Requirement: Could you return all of the records exactly, minus their images?

Extracted data entries
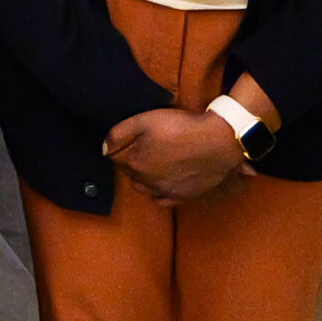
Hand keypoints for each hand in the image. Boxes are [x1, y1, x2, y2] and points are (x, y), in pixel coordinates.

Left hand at [103, 107, 249, 206]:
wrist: (217, 141)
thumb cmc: (180, 128)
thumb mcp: (144, 120)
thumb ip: (118, 134)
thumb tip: (104, 149)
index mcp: (135, 163)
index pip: (114, 157)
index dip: (119, 145)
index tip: (129, 137)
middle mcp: (147, 182)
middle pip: (128, 172)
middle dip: (130, 160)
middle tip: (143, 146)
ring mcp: (165, 192)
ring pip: (143, 187)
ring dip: (142, 176)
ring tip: (153, 161)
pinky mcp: (182, 196)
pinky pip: (161, 200)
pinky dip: (158, 191)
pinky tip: (164, 179)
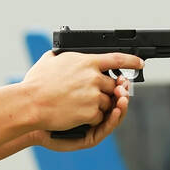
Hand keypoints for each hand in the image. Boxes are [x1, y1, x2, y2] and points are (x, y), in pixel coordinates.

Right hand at [22, 48, 143, 137]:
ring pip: (107, 103)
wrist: (30, 103)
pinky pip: (99, 117)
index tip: (139, 63)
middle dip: (106, 91)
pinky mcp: (90, 112)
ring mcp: (93, 95)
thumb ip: (62, 55)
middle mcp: (93, 77)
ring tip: (78, 107)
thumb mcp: (49, 60)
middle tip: (94, 96)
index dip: (131, 61)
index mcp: (87, 61)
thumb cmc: (34, 83)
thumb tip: (62, 51)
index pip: (117, 58)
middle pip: (113, 85)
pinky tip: (78, 116)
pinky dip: (91, 118)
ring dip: (97, 106)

Solution below:
Hand keypoints for each hand in the image. Boxes are [x1, y1, x2, y2] and points are (x, y), in pixel coordinates.

Left hand at [103, 107, 249, 206]:
wrist: (217, 141)
thumb cmc: (180, 128)
thumb mcp: (144, 120)
thumb ip: (118, 134)
thumb tip: (104, 149)
index mcp: (135, 163)
index pip: (114, 157)
index dip: (119, 145)
index tip: (129, 137)
middle mcp: (147, 182)
middle pip: (128, 172)
middle dip: (130, 160)
middle tip: (143, 146)
ring mcp: (165, 192)
ring pip: (143, 187)
ring dip: (142, 176)
ring tip: (153, 161)
pinky mcp: (182, 196)
pinky pip: (161, 200)
pinky dip: (158, 191)
pinky tip: (164, 179)
Hand keypoints for each hand in the image. Boxes are [x1, y1, x2, y2] and points are (x, y), in pixel coordinates.

Right hand at [22, 48, 143, 137]:
ring pip: (107, 103)
wrist: (30, 103)
pinky pip: (99, 117)
index tip: (139, 63)
middle dip: (106, 91)
pinky mcp: (90, 112)
ring mcp: (93, 95)
thumb ip: (62, 55)
middle mcp: (93, 77)
ring tip: (78, 107)
thumb mcp: (49, 60)
middle tip: (94, 96)
index dip: (131, 61)
index mcp: (87, 61)
thumb cmc: (34, 83)
thumb tip: (62, 51)
index pip: (117, 58)
middle pip: (113, 85)
pinky tip: (78, 116)
pinky dip: (91, 118)
ring dip: (97, 106)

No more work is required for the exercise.